**What to work on**
Can you return the lines below word for word, leaving out the pictures?

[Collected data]
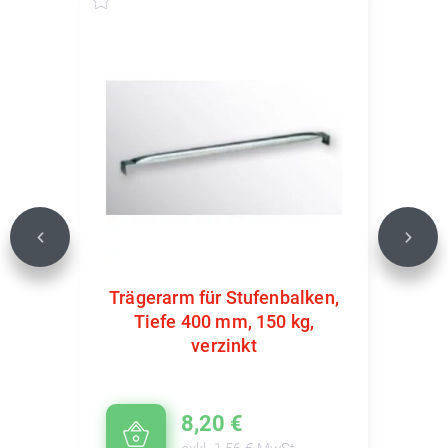
Previous
Next
Trägerarm für Stufenbalken,
Tiefe 400 mm, 150 kg,
verzinkt
8,20 €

**Solution to this problem**
Previous
Next
Trägerarm für Stufenbalken,
Tiefe 400 mm, 150 kg,
verzinkt
8,20 €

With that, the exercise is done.